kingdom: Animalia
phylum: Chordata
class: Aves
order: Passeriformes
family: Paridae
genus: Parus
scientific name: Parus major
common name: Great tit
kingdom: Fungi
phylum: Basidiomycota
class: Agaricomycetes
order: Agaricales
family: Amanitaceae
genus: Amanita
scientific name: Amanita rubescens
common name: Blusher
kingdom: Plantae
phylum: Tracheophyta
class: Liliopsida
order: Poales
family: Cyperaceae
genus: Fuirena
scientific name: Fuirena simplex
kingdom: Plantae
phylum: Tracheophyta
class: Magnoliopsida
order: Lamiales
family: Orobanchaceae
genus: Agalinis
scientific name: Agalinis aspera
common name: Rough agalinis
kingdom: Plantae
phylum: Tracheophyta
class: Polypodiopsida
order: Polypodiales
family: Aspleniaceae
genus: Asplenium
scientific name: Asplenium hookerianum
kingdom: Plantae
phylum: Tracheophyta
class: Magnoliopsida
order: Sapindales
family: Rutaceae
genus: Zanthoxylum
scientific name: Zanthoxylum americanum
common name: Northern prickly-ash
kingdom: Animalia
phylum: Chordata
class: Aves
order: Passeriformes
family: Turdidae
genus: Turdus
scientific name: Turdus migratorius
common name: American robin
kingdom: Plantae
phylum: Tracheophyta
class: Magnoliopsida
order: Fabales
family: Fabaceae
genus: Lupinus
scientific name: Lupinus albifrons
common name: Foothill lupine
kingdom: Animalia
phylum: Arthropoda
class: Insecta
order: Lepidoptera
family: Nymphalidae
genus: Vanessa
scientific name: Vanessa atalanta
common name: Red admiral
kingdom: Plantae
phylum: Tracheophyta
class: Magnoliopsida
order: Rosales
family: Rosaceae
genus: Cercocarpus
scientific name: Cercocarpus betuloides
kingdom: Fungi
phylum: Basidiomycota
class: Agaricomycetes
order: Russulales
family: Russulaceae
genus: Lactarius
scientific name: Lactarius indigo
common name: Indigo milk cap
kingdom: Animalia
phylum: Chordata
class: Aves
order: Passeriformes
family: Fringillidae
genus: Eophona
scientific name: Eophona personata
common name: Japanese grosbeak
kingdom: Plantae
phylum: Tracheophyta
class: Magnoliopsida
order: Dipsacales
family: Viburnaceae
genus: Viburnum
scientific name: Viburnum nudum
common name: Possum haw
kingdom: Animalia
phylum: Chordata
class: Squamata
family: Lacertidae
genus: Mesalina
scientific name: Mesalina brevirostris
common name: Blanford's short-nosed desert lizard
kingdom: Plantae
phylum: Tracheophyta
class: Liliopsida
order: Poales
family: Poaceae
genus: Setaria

——————————

• [Exercise prompt]:
Rewrite the lines of the listing above as a numbered list, from the line with "family: Lacertidae" up to and including the last line of the listing. Leave out any blank lines.

• [Completed task]:
1. family: Lacertidae
2. genus: Mesalina
3. scientific name: Mesalina brevirostris
4. common name: Blanford's short-nosed desert lizard
5. kingdom: Plantae
6. phylum: Tracheophyta
7. class: Liliopsida
8. order: Poales
9. family: Poaceae
10. genus: Setaria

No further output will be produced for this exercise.